Federated learning enables thousands of participants to construct a deep learning model without sharing their private training data with each other. For example, multiple smartphones can jointly train a next-word predictor for keyboards without revealing what individual users type. We demonstrate that any participant in federated learning can introduce hidden backdoor functionality into the joint global model, e.g., to ensure that an image classifier assigns an attacker-chosen label to images with certain features, or that a word predictor completes certain sentences with an attacker-chosen word. We design and evaluate a new model-poisoning methodology based on model replacement. An attacker selected in a single round of federated learning can cause the global model to immediately reach 100% accuracy on the backdoor task. We evaluate the attack under different assumptions for the standard federated-learning tasks and show that it greatly outperforms data poisoning. Our generic constrain-and-scale technique also evades anomaly detection-based defenses by incorporating the evasion into the attacker's loss function during training.

Figures (15)

• Figure 1: Overview of the attack.

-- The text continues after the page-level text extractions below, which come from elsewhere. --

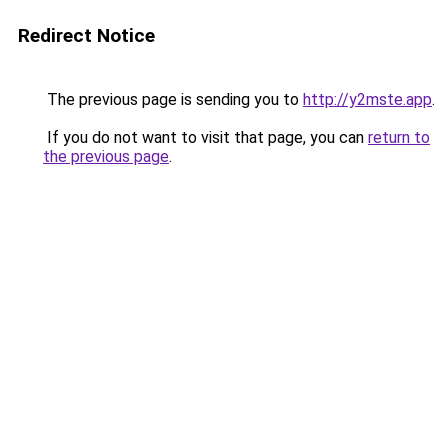
Redirect Notice
The previous page is sending you to
http://y2mste.app
.
If you do not want to visit that page, you can
return to
the previous page
.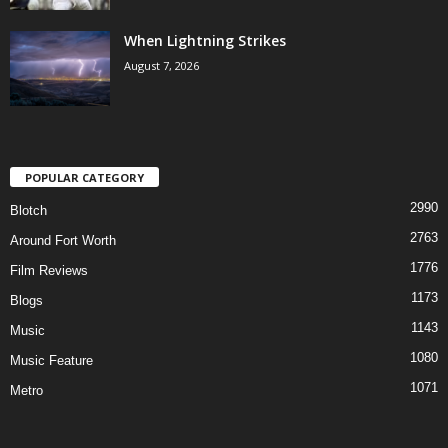
When Lightning Strikes
August 7, 2026
POPULAR CATEGORY
2990
Blotch
2763
Around Fort Worth
1776
Film Reviews
1173
Blogs
1143
Music
1080
Music Feature
1071
Metro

The attacker compromises one or more of the participants, trains a model on the backdoor data using our constrain-and-scale technique, and submits the resulting model, which replaces the joint model as the result of federated averaging.
• Figure 2: Examples of semantic backdoors. (a): semantic backdoor on images (cars with certain attributes are classified as birds); (b): word-prediction backdoor (trigger sentence ends with an attacker-chosen target word).
• Figure 3: Modified loss for the word-prediction backdoor. (a) Standard word prediction: the loss is computed on every output. (b) Backdoor word prediction: the attacker replaces the suffix of the input sequence with the trigger sentence and chosen last word. The loss is only computed on the last word.
• Figure 4: Backdoor accuracy. a+b: CIFAR classification with semantic backdoor; c+d: word prediction with semantic backdoor. a+c: single-shot attack; b+d: repeated attack.
• Figure 5: Pixel-pattern backdoor. Backdoored model misclassifies all images with a custom pixel pattern as birds. The results are similar to semantic backdoors.